California’s publicly owned utilities spent $159 million on energy efficiency programs in fiscal year 2021 helping to reduce demand by about 81 megawatts (MW), according to a new report from the California Municipal Utilities Association (CMUA).
Those energy efficiency investments also helped contribute to 2,851 gigawatt hours (GWh) in lifecycle energy savings and a 254 GWh reduction of annual electricity consumption, the report, Energy Efficiency in California's Public Power Sector – 16th Edition (2022), also noted.
California’s fiscal year runs from July 1 to June 30.
Since 2006, California publicly owned utilities collectively spent nearly $2.5 billion on energy efficiency and demand reduction programs, saving nearly 8,300 GWh in net energy during, the report said.
The COVID-19 pandemic continues to have an impact on energy efficiency, the report noted. California’s electricity demand was down in 2021, keeping energy efficiency program yields below pre-pandemic levels. In addition, some programs, such as those requiring direct interaction for installations, had to be suspended.

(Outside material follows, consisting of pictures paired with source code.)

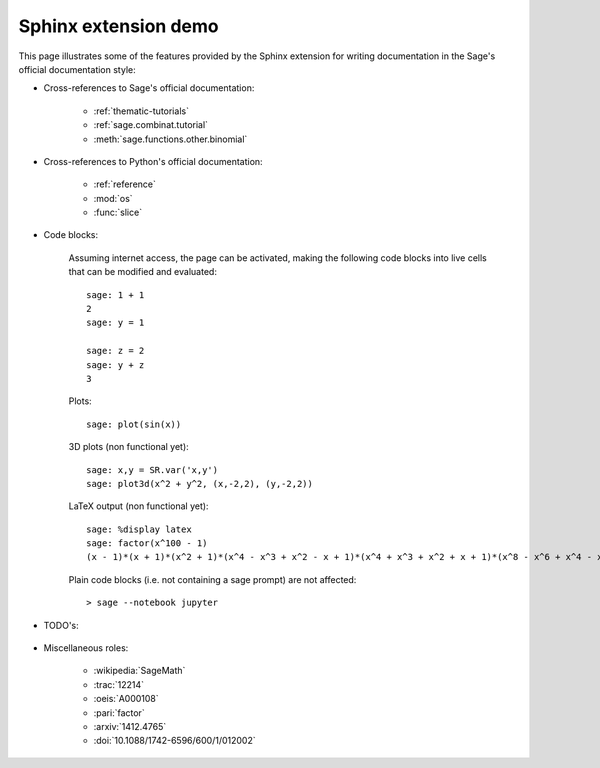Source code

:.. _sphinxdemo:

=====================
Sphinx extension demo
=====================

This page illustrates some of the features provided by the Sphinx
extension for writing documentation in the Sage's official
documentation style:

- Cross-references to Sage's official documentation:

    - :ref:`thematic-tutorials`
    - :ref:`sage.combinat.tutorial`
    - :meth:`sage.functions.other.binomial`

- Cross-references to Python's official documentation:

    - :ref:`reference`
    - :mod:`os`
    - :func:`slice`

- Code blocks:

    Assuming internet access, the page can be activated, making the
    following code blocks into live cells that can be modified and
    evaluated::

        sage: 1 + 1
        2
        sage: y = 1

        sage: z = 2
        sage: y + z
        3

    Plots::

        sage: plot(sin(x))

    3D plots (non functional yet)::

        sage: x,y = SR.var('x,y')
        sage: plot3d(x^2 + y^2, (x,-2,2), (y,-2,2))

    LaTeX output (non functional yet)::

        sage: %display latex
        sage: factor(x^100 - 1)
        (x - 1)*(x + 1)*(x^2 + 1)*(x^4 - x^3 + x^2 - x + 1)*(x^4 + x^3 + x^2 + x + 1)*(x^8 - x^6 + x^4 - x^2 + 1)*(x^20 - x^15 + x^10 - x^5 + 1)*(x^20 + x^15 + x^10 + x^5 + 1)*(x^40 - x^30 + x^20 - x^10 + 1)

    Plain code blocks (i.e. not containing a sage prompt) are not affected::

        > sage --notebook jupyter

- TODO's:

    .. TODO::

        Fix the failing cross-references above!

- Miscellaneous roles:

    - :wikipedia:`SageMath`
    - :trac:`12214`
    - :oeis:`A000108`
    - :pari:`factor`
    - :arxiv:`1412.4765`
    - :doi:`10.1088/1742-6596/600/1/012002`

Some of California publicly owned utilities began to return to programs that require direct interaction while others have indicated they intend to return to those programs in 2022.
Also, the pandemic prompted some CMUA members to change their clean energy focus. The Sacramento Municipal Utility District (SMUD), for instance, is expanding its building electrification efforts and is transitioning from an energy reduction metric to a carbon reduction metric, the report noted.
"This important report details the significant investments we are making to help our customers become more energy efficient,” Barry Moline, executive director of CMUA, said in a statement. “Energy efficiency programs are vitally important to help keep rates affordable while meeting California’s climate goals as the state continues to move toward 100 percent clean energy.”
California’s publicly owned utilities offer their customers a wide range of energy efficiency programs, including direct- and self-install programs for lighting and appliances, home weatherization and retrofits, electric vehicle incentives and rebates, energy storage, business and residential energy audits, public education, and low-income assistance, according to the report. The programs are funded from cap-and-trade allowances, the Public Goods Charge, and other sources.
The 40 publicly owned utilities that contributed data for the report provide electricity to about 25 percent of California. The commercial and industrial sectors account for about 72 percent of the annual energy savings and residential programs resulted in 26.6 percent of the total savings, according to the report.